Several candidates or their representatives also made visits to the meeting:

  • Clarence Miller, 2022 candidate for County Commissioner, Precinct 4, talked about his business and political background and why he wants to sit on the Harris County Commissioners Court. The seat is currently occupied by Jack Cagle (R).

  • Jeffery McGowen, 2020 candidate for Harris County Constable, Precinct 4. 

  • Sima for Texas Campaign was represented by Noah Schwartz, field organizer. Sima Ladjevardian is the Democratic candidate running against Dan Crenshaw (R) in Congressional District 2.

  • Julia Maldonado is running for re-election to Texas 507th Family District Court.

Mary Graham, SURJ Houston Chapter


Texas State Senator Royce West made a stop at KAD’s July meeting, taking time from his busy campaign schedule for the primary runoff election. He was running against M.J. Hegar for the Democratic nomination to oppose US Senator John Cornyn. Hegar declined our invitation. She later won the Democratic nomination. 

Royce West, state senator and runoff candidate for US Senate

KAD members learned about systemic racism and how it has hurt the Black population throughout the past century: economically, in education, and through the criminal justice system. Our guest speaker in July was Mary Graham, Houston Chapter of SURJ (Showing Up for Racial Justice), a national organization that aims to educate and mobilize White people for racial justice.


Kingwood Area Democrats welcomed four judicial candidates to our July meeting. Three were in the runoff primary elections, while the fourth, Veronica Rivas-Molloy, was already on the November ballot.

Veronica Rivas-Molloy, Democratic candidate for justice in the 1st Court of Appeals.
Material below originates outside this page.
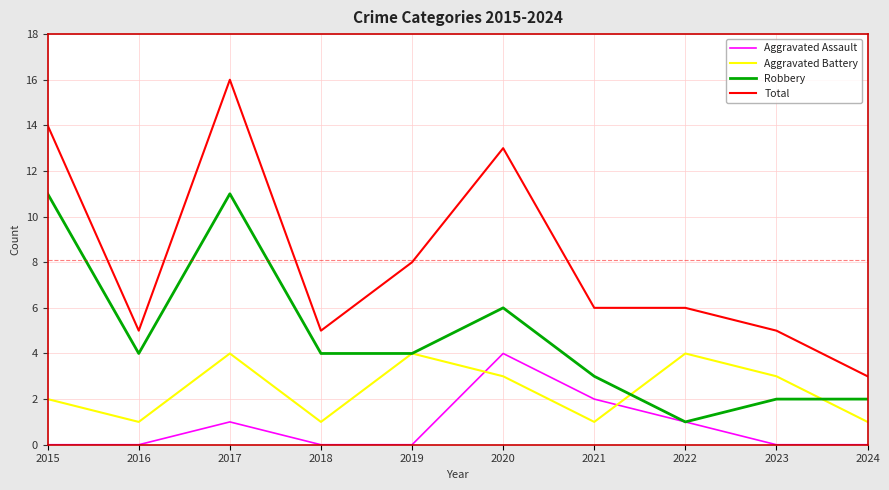

Reading right to left, what are all the values shown in this chart?

Aggravated Assault: 2024=0	2023=0	2022=1	2021=2	2020=4	2019=0	2018=0	2017=1	2016=0	2015=0
Aggravated Battery: 2024=1	2023=3	2022=4	2021=1	2020=3	2019=4	2018=1	2017=4	2016=1	2015=2
Robbery: 2024=2	2023=2	2022=1	2021=3	2020=6	2019=4	2018=4	2017=11	2016=4	2015=11
Total: 2024=3	2023=5	2022=6	2021=6	2020=13	2019=8	2018=5	2017=16	2016=5	2015=14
Cheryl Elliott Thornton, candidate for judge in the Civil District Court

Te’iva Bell, candidate for judge in the Criminal District Court



An after-dinner, virtual social hour on June 25, turned into a stimulating conversation with Teneshia Hudspeth, Chief Deputy in the Harris County Clerk's Office. We talked about the Primary Runoff Election, plans for the November Election, and a range of other topics that affect Harris County and Texas voters. Hudspeth is Democratic candidate in the race for Harris County Clerk. 

Teneshia Hudspeth, Chief Deputy, 

Harris County Clerk's Office, and Democratic candidate for Harris County Clerk.